Sitting on a plane from Germany to Ireland, where I will have a night-long layover on the way back home. How did the device do? Because in this blog, we do not discuss client-confidential information, I will answer how well the study logistics did. We let about 20 people representative of potential real-life users of the medical device pretend to use a prototype of the device. They did this while we watched them from behind a 1-way mirror. We impressed upon them as best we could to act as if they were in a real-life situation in which they had been prescribed this new device. We simulated the training they would receive in real life. Because people have time to forget what their doctor trained them on by the time they actually use their prescribed device, we had participants wait for a similar delay before they pretend to use the device. We hired a local interviewer, and we practiced the scene before seeing the first study participant.

Study sessions typically combine elements of bench testing a product, a psychology experiment, improvisational acting, neutral and unbiased focus-group-type interviews, and producing a documentary. It’s fun! And boring, and tedious.

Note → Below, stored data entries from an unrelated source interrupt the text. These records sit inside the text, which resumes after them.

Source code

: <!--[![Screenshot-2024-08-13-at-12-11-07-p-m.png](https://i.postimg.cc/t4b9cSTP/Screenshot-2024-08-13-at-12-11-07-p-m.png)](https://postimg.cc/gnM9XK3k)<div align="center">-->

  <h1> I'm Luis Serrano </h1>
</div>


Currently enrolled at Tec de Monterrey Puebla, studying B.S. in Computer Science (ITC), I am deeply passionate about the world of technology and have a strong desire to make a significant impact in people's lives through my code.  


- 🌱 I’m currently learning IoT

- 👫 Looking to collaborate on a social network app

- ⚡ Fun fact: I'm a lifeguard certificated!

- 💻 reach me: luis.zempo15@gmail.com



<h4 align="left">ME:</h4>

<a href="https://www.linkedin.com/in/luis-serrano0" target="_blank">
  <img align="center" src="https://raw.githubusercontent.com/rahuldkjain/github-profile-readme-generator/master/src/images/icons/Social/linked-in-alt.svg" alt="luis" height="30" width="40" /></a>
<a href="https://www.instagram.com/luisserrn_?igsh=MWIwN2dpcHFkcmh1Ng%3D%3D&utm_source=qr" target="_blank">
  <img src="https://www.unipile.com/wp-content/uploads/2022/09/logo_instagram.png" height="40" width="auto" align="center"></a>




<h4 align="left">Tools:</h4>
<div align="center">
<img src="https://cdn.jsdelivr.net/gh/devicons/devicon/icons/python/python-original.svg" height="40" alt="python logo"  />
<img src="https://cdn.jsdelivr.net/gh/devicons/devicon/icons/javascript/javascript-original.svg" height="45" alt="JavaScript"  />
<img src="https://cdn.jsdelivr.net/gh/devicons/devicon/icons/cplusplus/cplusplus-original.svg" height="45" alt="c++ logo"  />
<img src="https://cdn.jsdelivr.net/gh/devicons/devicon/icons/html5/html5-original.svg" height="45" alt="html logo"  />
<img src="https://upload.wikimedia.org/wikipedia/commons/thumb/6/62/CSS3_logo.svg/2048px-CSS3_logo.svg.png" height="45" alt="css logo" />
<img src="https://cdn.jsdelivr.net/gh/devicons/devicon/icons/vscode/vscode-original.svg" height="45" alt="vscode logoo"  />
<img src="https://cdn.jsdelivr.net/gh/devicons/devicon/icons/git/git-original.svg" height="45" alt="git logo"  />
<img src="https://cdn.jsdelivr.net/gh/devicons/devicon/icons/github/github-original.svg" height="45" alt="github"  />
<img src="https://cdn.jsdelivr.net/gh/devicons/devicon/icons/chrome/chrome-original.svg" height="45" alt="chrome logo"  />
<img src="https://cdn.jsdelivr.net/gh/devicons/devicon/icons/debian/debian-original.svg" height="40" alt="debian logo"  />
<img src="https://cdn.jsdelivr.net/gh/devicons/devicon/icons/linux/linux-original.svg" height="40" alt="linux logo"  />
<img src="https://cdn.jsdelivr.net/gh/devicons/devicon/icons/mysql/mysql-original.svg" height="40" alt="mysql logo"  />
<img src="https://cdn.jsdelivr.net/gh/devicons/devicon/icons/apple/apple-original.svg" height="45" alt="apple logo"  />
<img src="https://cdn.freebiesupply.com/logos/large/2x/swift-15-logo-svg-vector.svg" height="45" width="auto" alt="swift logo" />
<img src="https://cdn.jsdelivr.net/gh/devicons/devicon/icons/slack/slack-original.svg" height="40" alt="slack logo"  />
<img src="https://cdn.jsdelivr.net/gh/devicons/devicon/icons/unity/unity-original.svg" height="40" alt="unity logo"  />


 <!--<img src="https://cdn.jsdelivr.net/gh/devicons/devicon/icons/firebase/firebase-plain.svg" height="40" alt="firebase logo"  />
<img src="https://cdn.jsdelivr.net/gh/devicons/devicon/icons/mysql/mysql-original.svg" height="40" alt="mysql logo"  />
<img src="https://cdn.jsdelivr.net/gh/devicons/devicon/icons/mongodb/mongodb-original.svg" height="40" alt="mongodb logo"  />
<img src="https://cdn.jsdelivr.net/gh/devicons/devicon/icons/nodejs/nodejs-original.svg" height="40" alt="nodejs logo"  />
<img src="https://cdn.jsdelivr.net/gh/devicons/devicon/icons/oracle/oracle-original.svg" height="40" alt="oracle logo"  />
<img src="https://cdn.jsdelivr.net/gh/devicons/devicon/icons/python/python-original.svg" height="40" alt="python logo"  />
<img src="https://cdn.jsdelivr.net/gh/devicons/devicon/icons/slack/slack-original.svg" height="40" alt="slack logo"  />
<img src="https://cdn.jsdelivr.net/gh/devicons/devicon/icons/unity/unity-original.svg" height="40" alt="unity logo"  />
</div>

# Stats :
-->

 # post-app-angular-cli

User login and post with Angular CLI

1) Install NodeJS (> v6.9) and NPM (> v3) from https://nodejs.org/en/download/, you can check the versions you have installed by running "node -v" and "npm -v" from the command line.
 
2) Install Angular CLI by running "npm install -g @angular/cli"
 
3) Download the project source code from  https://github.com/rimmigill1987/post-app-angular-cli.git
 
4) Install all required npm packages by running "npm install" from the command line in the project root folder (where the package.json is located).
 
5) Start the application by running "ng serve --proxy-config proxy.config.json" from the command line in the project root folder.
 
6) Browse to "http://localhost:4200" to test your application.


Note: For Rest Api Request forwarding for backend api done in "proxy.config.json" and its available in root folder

And the potential real-world effect of this odd amalgam of efforts?

Well, I feel strangely safe and secure hurtling through the air a mile high and 600 miles per hour in the dark, typing on this super-sleek on-fleek MacBook Air like some sort of nonchalant tech-loving superfast pigeon. So next time maybe I’ll do it sporting a brand-new life-enhancing safe and effective medical device that I just love to use. Thanks, Human Factors.


1I just got a slight thrill of transgression typing the word “bomb” in an airport. And now doubly so making a joke of it, the forbidden thing itself.